Work to be completed: Every entry needs to be duplicated exactly.

::: Records shown :::

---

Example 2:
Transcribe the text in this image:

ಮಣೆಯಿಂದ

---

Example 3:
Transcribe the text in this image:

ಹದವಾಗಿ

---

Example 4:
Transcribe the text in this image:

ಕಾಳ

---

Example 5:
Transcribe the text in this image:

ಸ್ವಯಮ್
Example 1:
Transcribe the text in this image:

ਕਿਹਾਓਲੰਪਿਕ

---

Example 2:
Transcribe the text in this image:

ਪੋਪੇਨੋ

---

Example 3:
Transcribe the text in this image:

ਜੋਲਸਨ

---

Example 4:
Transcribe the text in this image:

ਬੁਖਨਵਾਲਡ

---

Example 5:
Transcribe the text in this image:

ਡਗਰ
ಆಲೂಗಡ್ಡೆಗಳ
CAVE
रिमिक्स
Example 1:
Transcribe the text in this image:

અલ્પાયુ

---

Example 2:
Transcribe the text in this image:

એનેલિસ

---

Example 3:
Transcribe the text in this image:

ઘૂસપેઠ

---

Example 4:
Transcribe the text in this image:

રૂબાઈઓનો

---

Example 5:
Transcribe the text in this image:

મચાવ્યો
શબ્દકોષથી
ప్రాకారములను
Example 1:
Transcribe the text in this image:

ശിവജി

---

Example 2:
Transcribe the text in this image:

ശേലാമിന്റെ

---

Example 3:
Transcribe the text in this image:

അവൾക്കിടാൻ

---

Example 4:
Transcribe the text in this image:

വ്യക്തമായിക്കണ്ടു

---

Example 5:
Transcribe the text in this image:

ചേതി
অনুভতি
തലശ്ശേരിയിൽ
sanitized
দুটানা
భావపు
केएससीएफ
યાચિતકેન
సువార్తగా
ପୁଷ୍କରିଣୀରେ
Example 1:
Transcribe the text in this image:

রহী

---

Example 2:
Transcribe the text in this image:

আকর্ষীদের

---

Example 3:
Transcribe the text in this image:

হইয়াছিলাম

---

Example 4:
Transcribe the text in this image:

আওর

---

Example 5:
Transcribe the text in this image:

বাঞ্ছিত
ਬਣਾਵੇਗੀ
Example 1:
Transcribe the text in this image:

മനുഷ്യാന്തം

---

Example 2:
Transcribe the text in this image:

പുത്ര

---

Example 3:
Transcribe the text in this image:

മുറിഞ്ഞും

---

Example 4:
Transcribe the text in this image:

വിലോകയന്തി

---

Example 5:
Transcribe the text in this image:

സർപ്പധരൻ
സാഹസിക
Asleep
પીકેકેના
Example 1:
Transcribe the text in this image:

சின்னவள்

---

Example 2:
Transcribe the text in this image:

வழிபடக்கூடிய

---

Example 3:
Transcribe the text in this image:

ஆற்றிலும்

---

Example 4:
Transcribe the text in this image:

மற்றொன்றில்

:::

Worked solution:
---

Example 2:
Transcribe the text in this image:

ಮಣೆಯಿಂದ

---

Example 3:
Transcribe the text in this image:

ಹದವಾಗಿ

---

Example 4:
Transcribe the text in this image:

ಕಾಳ

---

Example 5:
Transcribe the text in this image:

ಸ್ವಯಮ್
Example 1:
Transcribe the text in this image:

ਕਿਹਾਓਲੰਪਿਕ

---

Example 2:
Transcribe the text in this image:

ਪੋਪੇਨੋ

---

Example 3:
Transcribe the text in this image:

ਜੋਲਸਨ

---

Example 4:
Transcribe the text in this image:

ਬੁਖਨਵਾਲਡ

---

Example 5:
Transcribe the text in this image:

ਡਗਰ
ಆಲೂಗಡ್ಡೆಗಳ
CAVE
रिमिक्स
Example 1:
Transcribe the text in this image:

અલ્પાયુ

---

Example 2:
Transcribe the text in this image:

એનેલિસ

---

Example 3:
Transcribe the text in this image:

ઘૂસપેઠ

---

Example 4:
Transcribe the text in this image:

રૂબાઈઓનો

---

Example 5:
Transcribe the text in this image:

મચાવ્યો
શબ્દકોષથી
ప్రాకారములను
Example 1:
Transcribe the text in this image:

ശിവജി

---

Example 2:
Transcribe the text in this image:

ശേലാമിന്റെ

---

Example 3:
Transcribe the text in this image:

അവൾക്കിടാൻ

---

Example 4:
Transcribe the text in this image:

വ്യക്തമായിക്കണ്ടു

---

Example 5:
Transcribe the text in this image:

ചേതി
অনুভতি
തലശ്ശേരിയിൽ
sanitized
দুটানা
భావపు
केएससीएफ
યાચિતકેન
సువార్తగా
ପୁଷ୍କରିଣୀରେ
Example 1:
Transcribe the text in this image:

রহী

---

Example 2:
Transcribe the text in this image:

আকর্ষীদের

---

Example 3:
Transcribe the text in this image:

হইয়াছিলাম

---

Example 4:
Transcribe the text in this image:

আওর

---

Example 5:
Transcribe the text in this image:

বাঞ্ছিত
ਬਣਾਵੇਗੀ
Example 1:
Transcribe the text in this image:

മനുഷ്യാന്തം

---

Example 2:
Transcribe the text in this image:

പുത്ര

---

Example 3:
Transcribe the text in this image:

മുറിഞ്ഞും

---

Example 4:
Transcribe the text in this image:

വിലോകയന്തി

---

Example 5:
Transcribe the text in this image:

സർപ്പധരൻ
സാഹസിക
Asleep
પીકેકેના
Example 1:
Transcribe the text in this image:

சின்னவள்

---

Example 2:
Transcribe the text in this image:

வழிபடக்கூடிய

---

Example 3:
Transcribe the text in this image:

ஆற்றிலும்

---

Example 4:
Transcribe the text in this image:

மற்றொன்றில்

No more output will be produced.